I need some help! What about this sentence ?
"I was the first who arrived there."
That would more likely be "Sono stato il primo..." because, to me, it sounds like it only happened at one point in time.
I think a good translation might be "I used to be the first one to arrive there". What does everyone else think?
For sure the translation given is uncomfortable english.
I put 'I was the first that arrived there' (which sounded horrible English to me) but DL accepted it.
Then how would you say "I used to be the first to arrive there"? That was marked wrong. It is an unusual, but good, English sentence, such as reminiscing about going somewhere
Darcara: Good question. Of course we need a native speaker's comment here. But your comment made me realize that there is of course the possibility to say: 'il primo ad arrivare lì', you can construct 'il primo' with an infinitive if we put the particle 'a' in between. The beginning still has to be "Ero", imperfetto, to show that it was a habit. English is so clear with its phrase 'I used to'. If it was not accepted I think you should report it. What I wonder is how an Italian would construct the sentence to be just as clear ?
I am a native speaker, and it is perfectly correct. I, too, was marked wrong.
It should also accept "get" as an acceptable form of arrivare, but it doesn't.
why is 'ero il primo arrivare li' wrong, in fact, why is arrivava required at all when ero has already been used?
Because that's past perfect. Past tense isn't as far back. Past perfect is something you do before the past tense
I dont understand why arrivava and not arrivare. Why is ero and arrivava conjugated? I thought : Ero e il primo che arrivare que.
Ero = I was, begins this sentence that tells us what happened some time in the past (1 week ago, or 1 year ago?). The English has the opportunity to shorten the following subordinate clause,, which the Italians cannot. The first one that arrived = il primo che arrivava, but in English you can also say 'the first one to arrive'. It is the conjunction 'that' = 'che' that initiates the subordinate clause. After 'che' you cannot put the infinitive 'arrivare', you have to conjugate the verb. The English infinitive-phrase has removed 'that'.
Edit: have to add that the italian "arrivava" of course implies 'used to arrive', or a statement of background for something else to happen; but italian does not have this verb-conctruction 'used to' that in English is constructed with an infinitive
Very helpful information. I especially appreciated your pointing out that 'che' initiates the subordinate clause. But my grammar (in all languages) is weak, so could you please explain why one needs a conjugated verb, and not an infinitive, after 'che'? Would an infinitive make the clause independent rather than subordinate? (See what I mean about my grammar ignorance?)
But I have to ad that Italian can also omit 'che' if the subject is the same person in both clauses, and use an infinitive-phrase: Ero il primo di arrivare lì. But for Italian infinitive-phrases we have to learn what verbs take what preposition: a, di, da, senza etc (where English have only 'to'), or when to just leave it out.

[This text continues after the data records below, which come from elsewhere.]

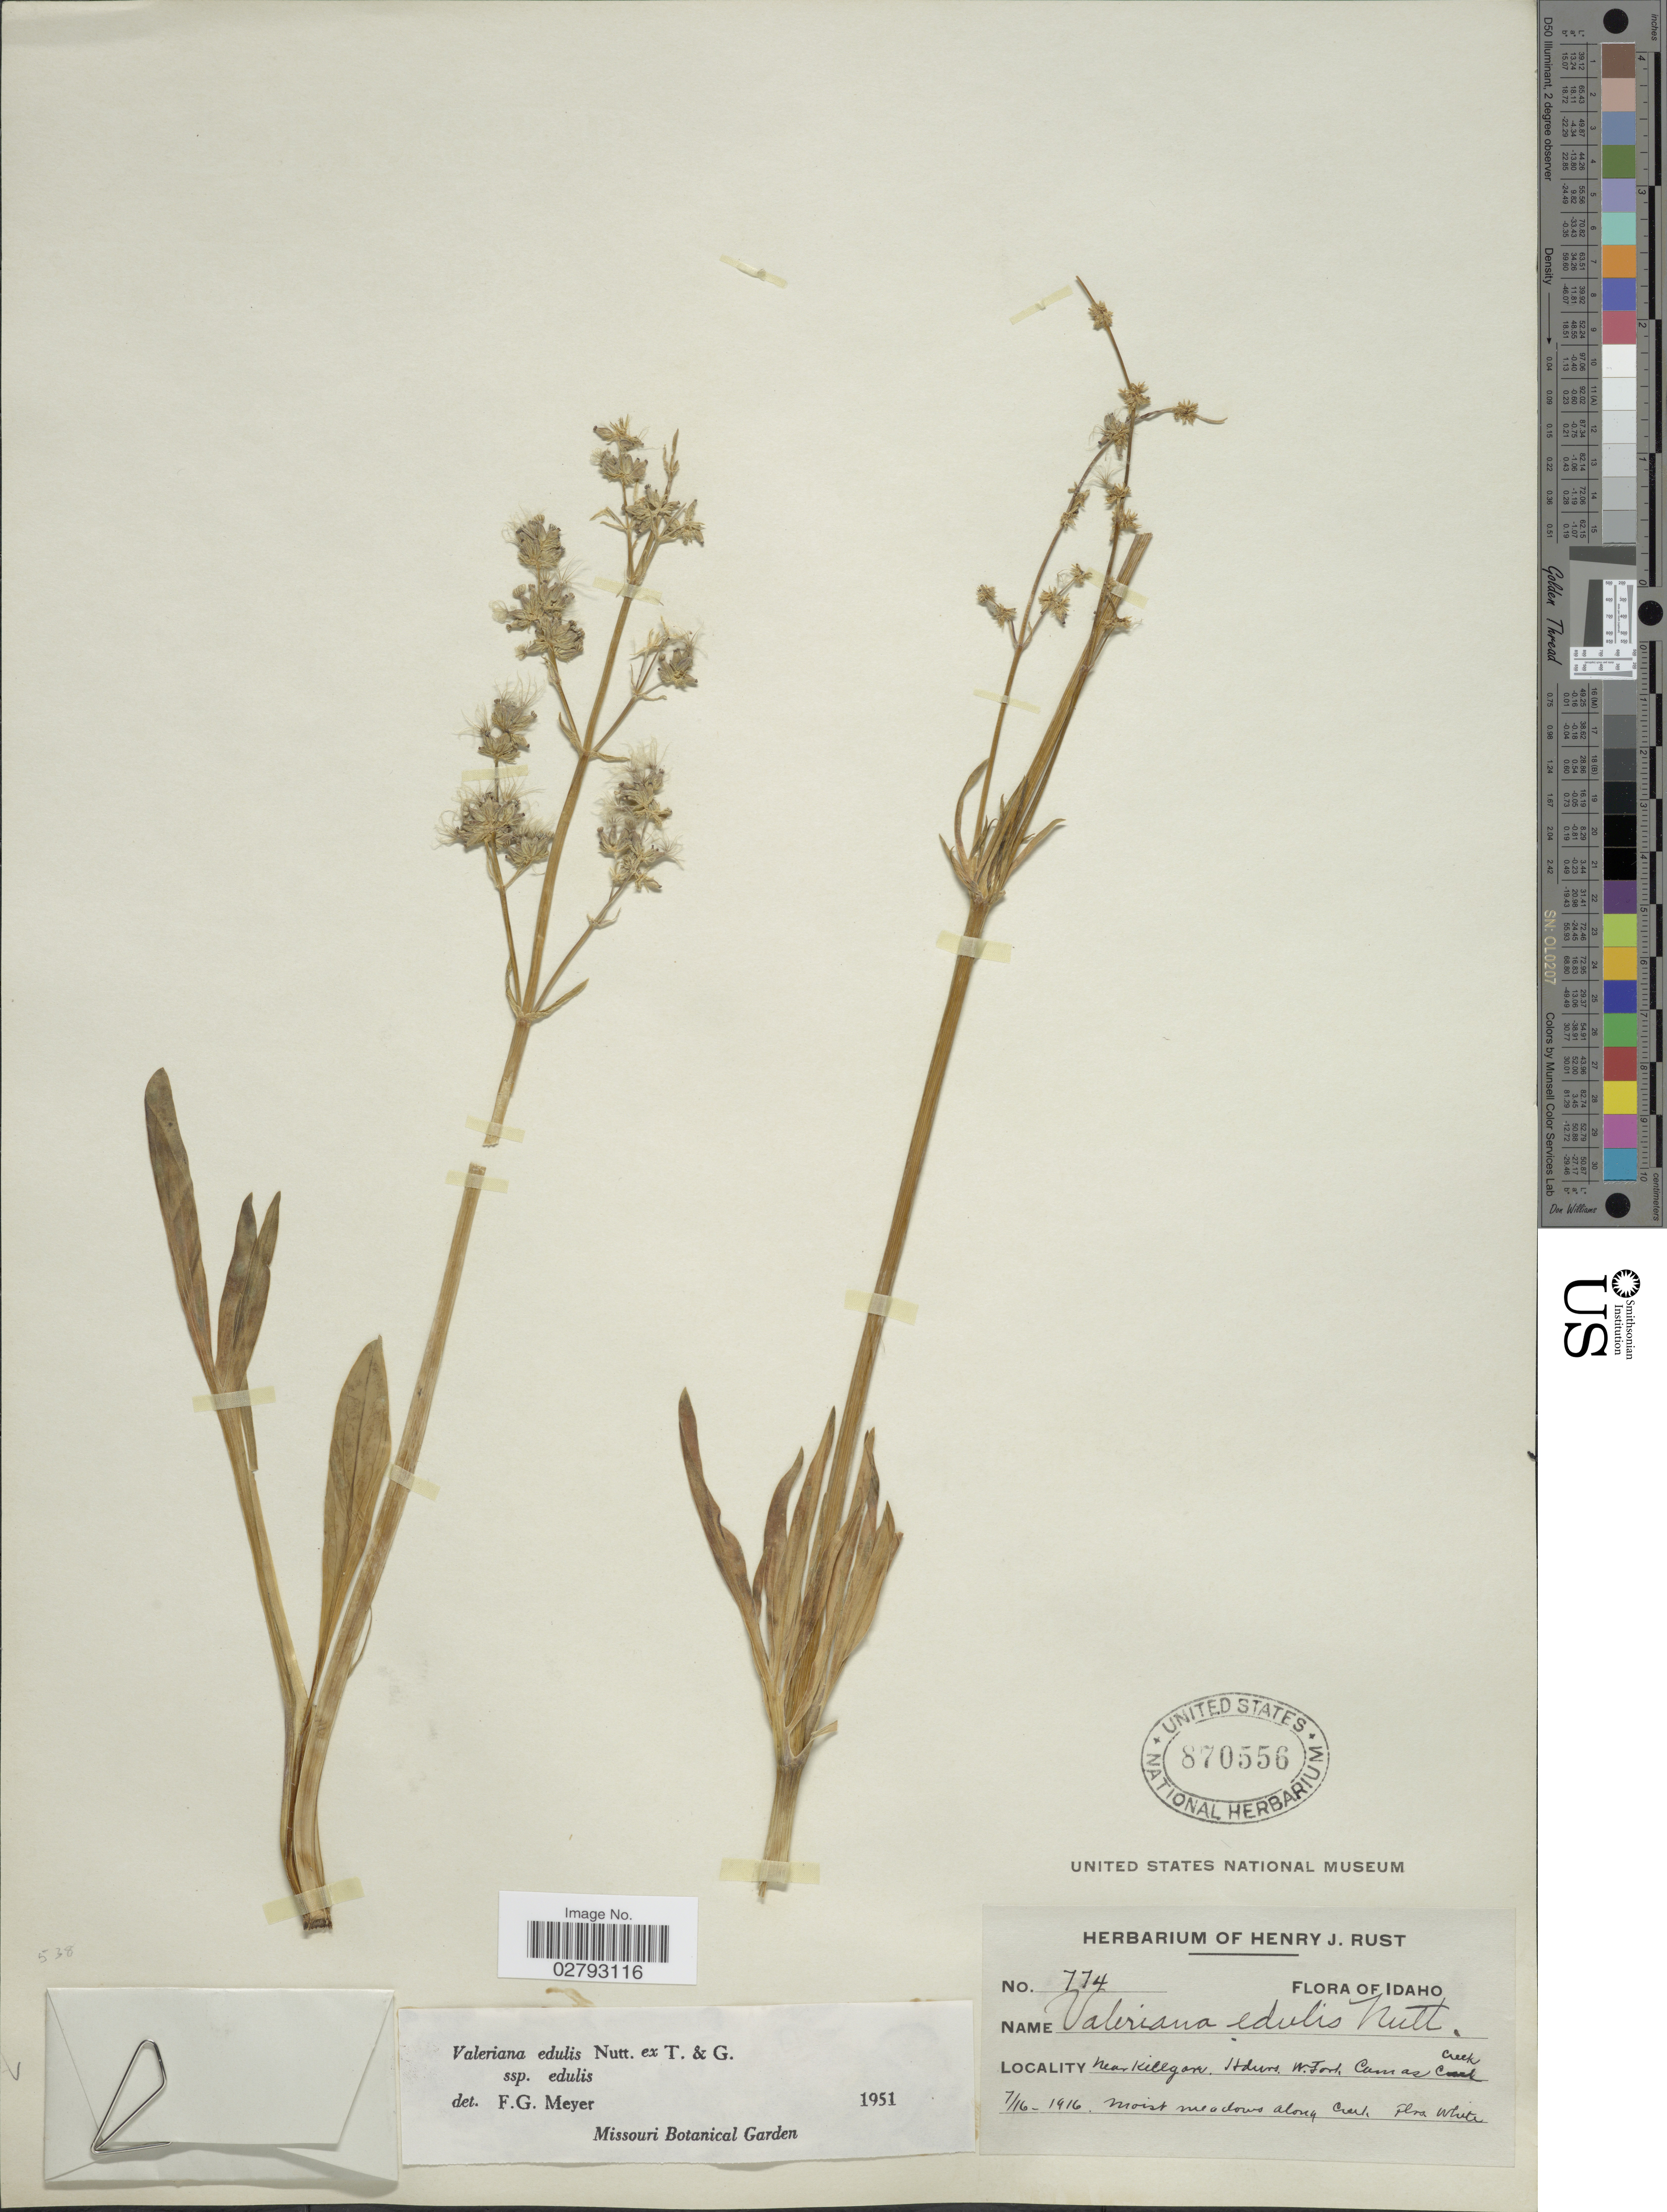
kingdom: Plantae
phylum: Tracheophyta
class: Magnoliopsida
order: Dipsacales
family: Caprifoliaceae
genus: Valeriana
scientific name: Valeriana edulis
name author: Nutt.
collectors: ex herb. Henry J. Rust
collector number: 774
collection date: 1916-07-16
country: United States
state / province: Idaho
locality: Near Killgore. Hoarns [interpreted] W.Fork. Camas creek.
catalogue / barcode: US 870556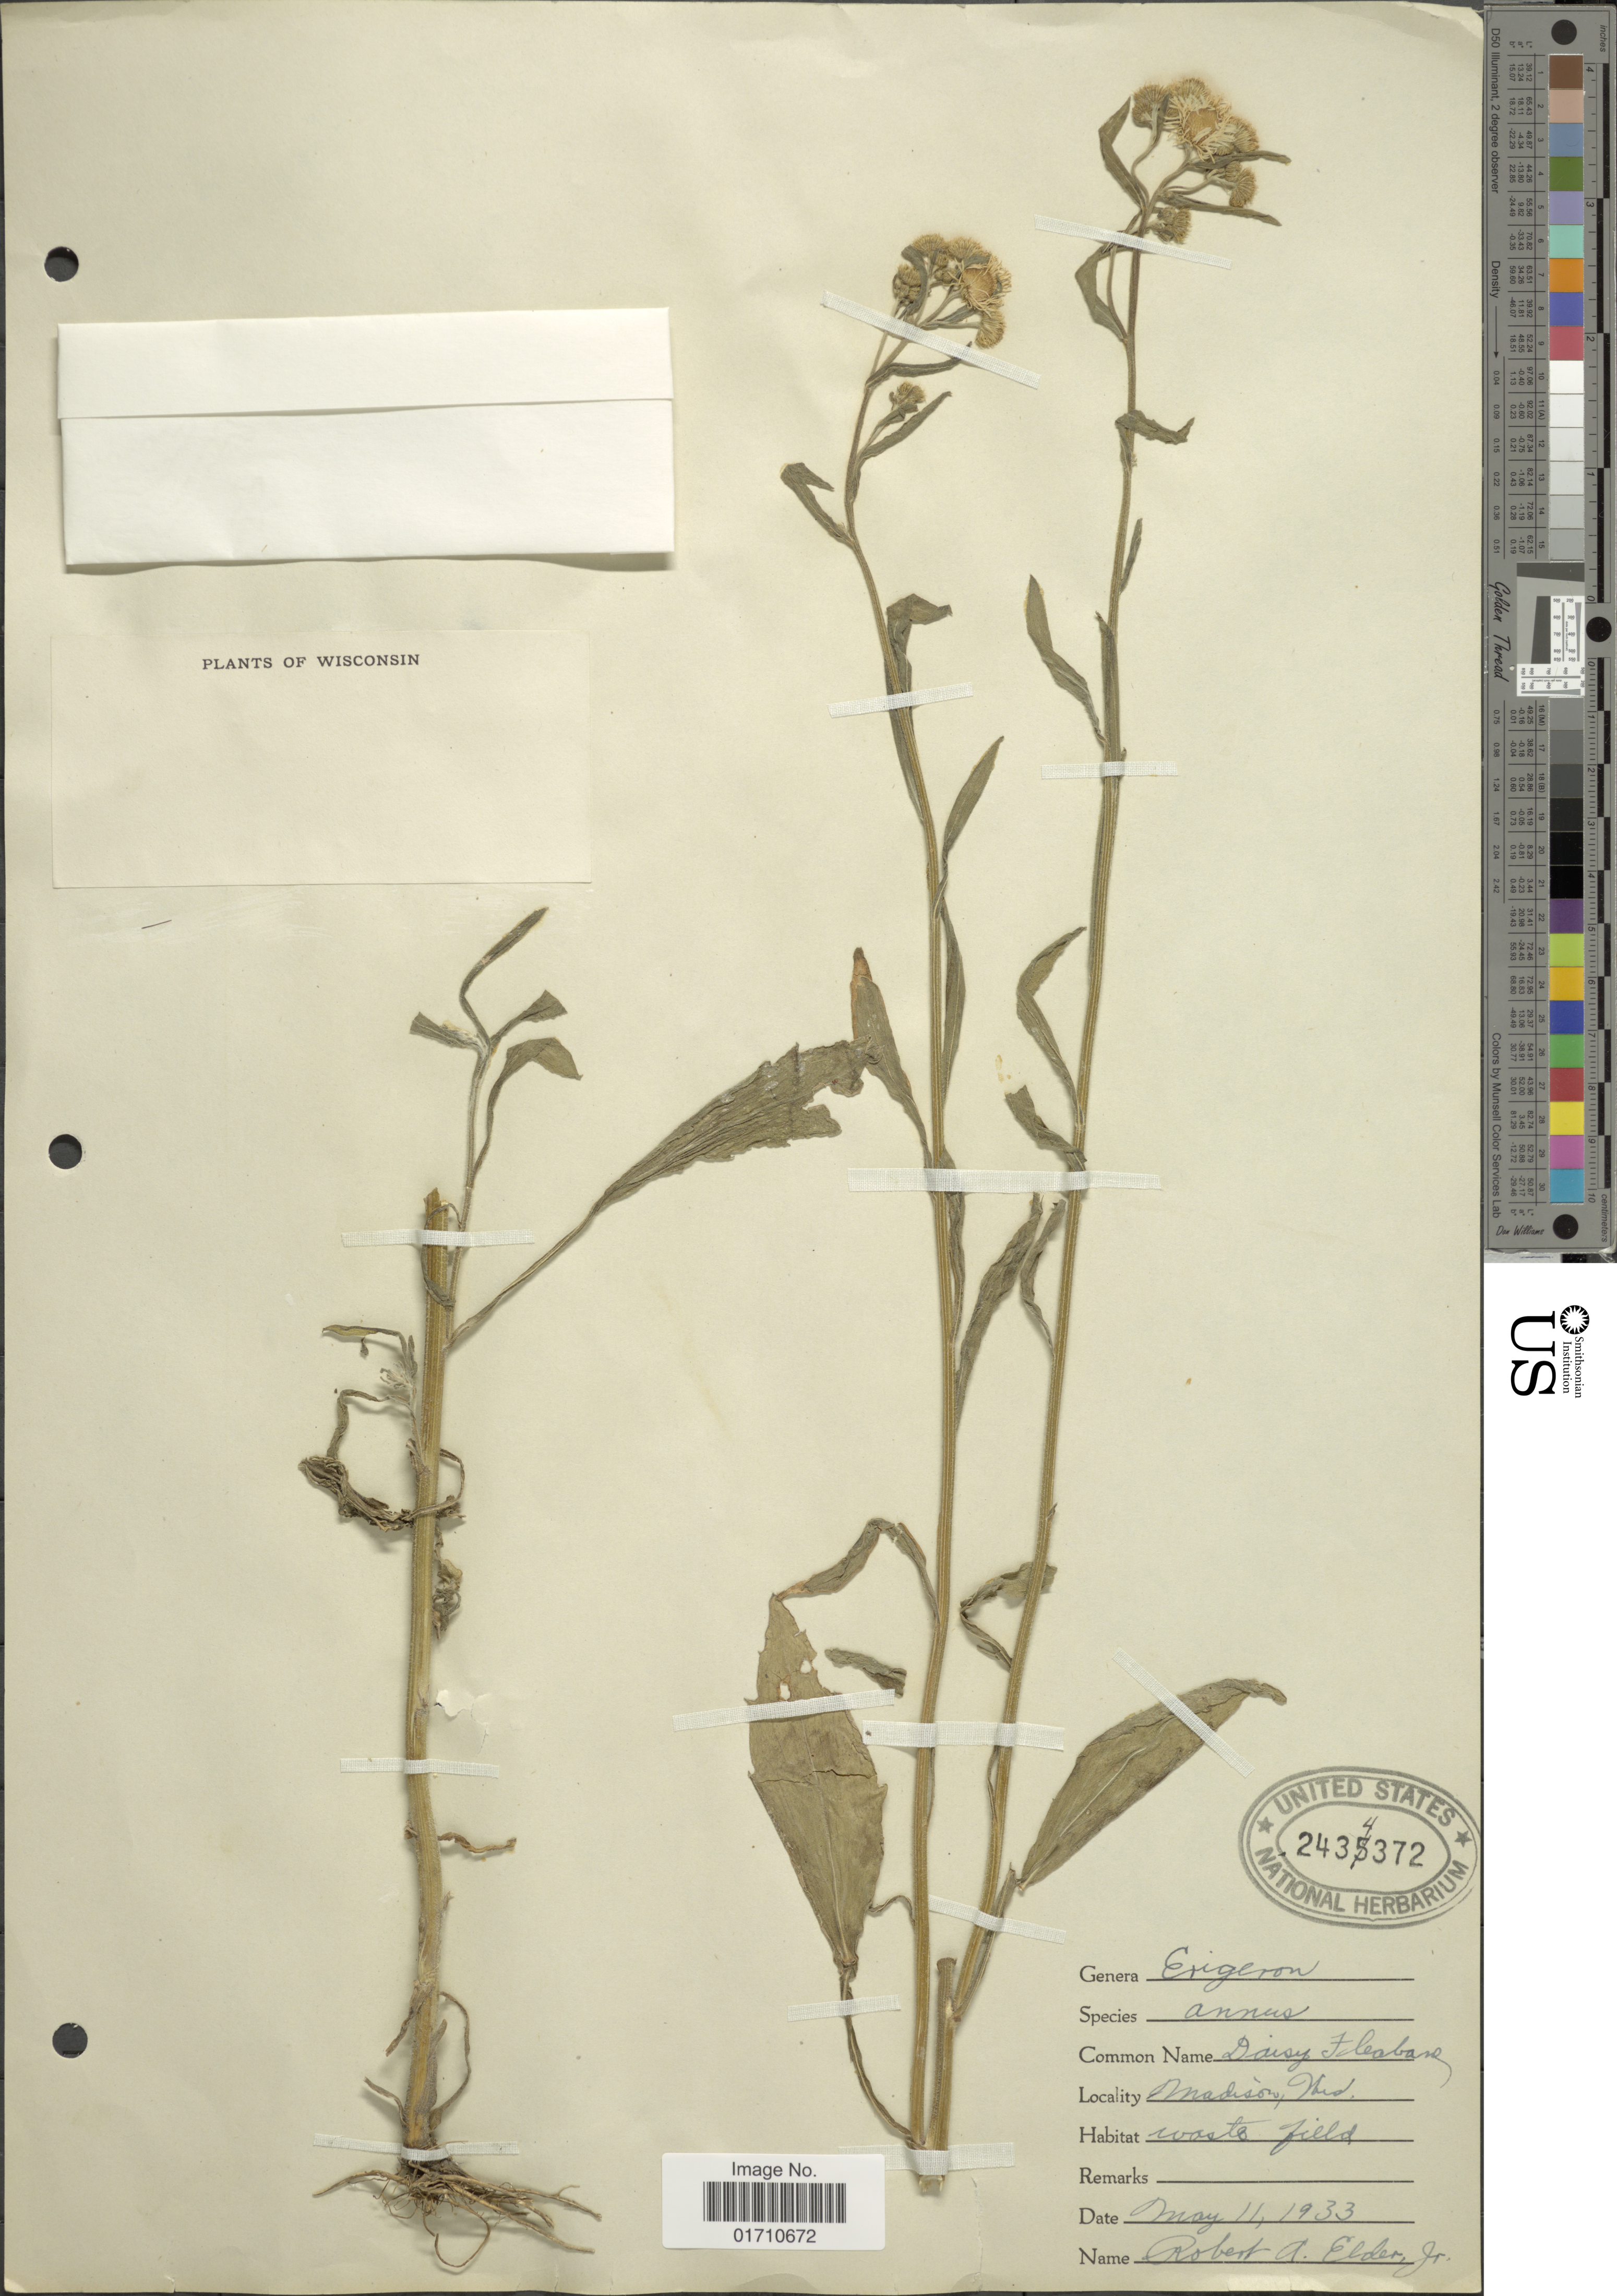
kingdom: Plantae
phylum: Tracheophyta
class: Magnoliopsida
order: Asterales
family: Asteraceae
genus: Erigeron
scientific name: Erigeron annuus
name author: (L.) Pers.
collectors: R. Elder Jr.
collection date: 1933-05-11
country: United States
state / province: Wisconsin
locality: Madison.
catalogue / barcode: US 2434372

Regrettably, I have no smarter answer than "that's the way it is". Sorry. Italians use this construction, and it could have been used in English as well: *I was the first one that arrived there". Since both 'being the first' and 'arriving' are actions in the past, the verbs are conjugated in past tense in both clauses. English has this tendency to skip it, substitute it with shortened constructions, like infinitives or -ing-forms (gerund) - which is possible if it is the same subject in both clauses. English is kind of 'cheating' out of the problem with verb-conjugations, and at the same time creates something wonderfully 'elegant', making the phrase less clumsy. Italian on the other hand is elegant in the way the verb conjugation often makes the subject superfluous, omitting it makes the phrase shorter.
The problem is that DuoLingo never figured it out. It wants Italian 'arrivare' ALWAYS to be English 'arrive', even though it is not in English.